22h53, j'ouvre l'emballage de ma
barquette de Klopse et lance l'album de Moderat.
01 The Mark (Interlude) Dans l'écuelle en plastique noir
gisent cinq boulettes grisâtres, les pommes de terres ont un teint
cadavérique. Elles sont plongées dans une espèce de liquide
séminal à la texture inquiétante : quand j'y plonge le doigt, il
en ressort sec. L'effroi me glace. Le vent souffle dans les feuilles
sèches. Il pluviote. Une sorte de chœur synthétique qui fout bien
les foies stagne sur un accord mineur. Peu à peu, un frelon menaçant et visiblement défoncé, à en croire ses
bégaiements et les flatulences dont il parsème ses propos décousus, émerge de l'ombre. Vers
1'34, son état se dégrade considérablement et le glissando
lamentable dans lequel il s'échoue nous fait bien comprendre qu'il
n'y a plus grand'chose d'autre à faire que le laisser cuver son pot belge.
L'histoire pourrait se finir là comme une fable de La Fontaine,
j'irais siroter tranquillement ma sauce aux câpres et me mettre au
lit. Mais non, car...
02 Bad Kingdom ...SURPRISE! Un éléphant arrive à
cheval sur un gentil beat dubstep qui ressemble diablement à
l'instru de Wicked, d'Ali G. Et voilà que Sascha (comme Sacha Baron
Cohen! cette coïncidence n'est-celle pas troublante??) se met à
chanter par dessus tout ce bestiaire avec sa voix de fausset. "This
is not what you wanted, not what you had in mind".
Effectivement. Je ne m'attendais pas à ce que les Königsberger
Klopse soient un truc aussi minable, merde quoi, König ça veut dire
roi, et puis l'emballage en carton affichait fièrement
"Genießerküche", "la cuisine des gourmets". Je
plonge rageusement mon écuelle dans son bain-marie tandis que la
chanson s'achève sur les ahanements torturés de Sascha qui se prend
pour Amy Winehouse.
03 Versions Nouveau morceau, même nombre de BPM.
Beaucoup de réverbération, plusieurs couches translucides se
superposent. Des voix, très loin, disent "hé" et "ho".
Le clin d'oeil à Tragédie est évident pour l'oreille affûtée du
mélomane.
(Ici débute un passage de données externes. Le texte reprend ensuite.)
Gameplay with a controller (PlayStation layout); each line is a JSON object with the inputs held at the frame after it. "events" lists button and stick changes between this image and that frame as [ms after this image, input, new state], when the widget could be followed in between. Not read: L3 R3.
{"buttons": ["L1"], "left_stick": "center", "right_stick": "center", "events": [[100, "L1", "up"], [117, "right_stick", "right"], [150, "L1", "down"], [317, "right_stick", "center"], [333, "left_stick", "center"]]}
C'est peut-être ça, la marque d'un album de qualité : de
même que Tarantino fait du cinéma sur le cinéma ou que les
compositeurs du Moyen-Âge reprenaient dans leurs morceaux les cantus
firmi de leurs maîtres, Moderat rend subtilement hommage à ses
influences musicales (et avez-vous remarqué que si l'on remplace les
deux premières lettres de "Moderat" par un G et un I et
qu'on y rajoute encore un E, on obtient le mot Giderate, qui, certes, ne veut rien dire mais est une anagramme PARFAITE de "Tragédie"??? Là
encore, je ne crois pas à la coïncidence). En outre, le beat, de
par ses contretemps en maracas, a une couleur tribale enjouée qui
n'est pas sans rappeler la Compagnie Créole. Je me surprends à
fredonner "Ca fait rire les Klopse" et constate que ces
derniers, sous l'effet de la chaleur, frissonnent à présent dans la
sauce comme des oeufs de gremlins.
04 Let in the Light Pour ce morceau, Sascha Ring a été
s'immerger pendant deux heures et demie en continu dans la béchamel le Schlachtensee, un petit lac au sud de Berlin qu'il
affectionne tout particulièrement. Il explique : "On voulait
essayer de mettre en musique cette sensation démente qu'on avait
quand, après une nuit blanche au Sisyphos, on allait faire des
concours d'apné au lac avec les potes. Tu sais, quand tu perds le
contrôle, que tu as des flashes de MD et le cerveau qui bourdonne
sous la pression de l'eau. En général c'est le moment que
choisissait Moritz (alias Siriusmo, producteur de musique électro et
designer des pochettes des albums du groupe, ndlr) pour venir
m'arracher mon slip [rires]". Le texte a été chanté sous
l'eau, dans un tuba, ce qui entrave malheureusement une partie de la
compréhension des paroles. C'est dommage, car on passe ainsi à côté
de très beaux moments comme par exemple : "My spirit rises off
the plate, in front of me". Justement, parlons-en, de l'assiette
que j'ai en face de moi. Si le bain-marie n'a pas rendu leur éclat
aux Klopse, il leur a en revanche fait exsuder de petits yeux de
graisse qui me fixent d'un air de défi. Ils ne perdent rien pour attendre.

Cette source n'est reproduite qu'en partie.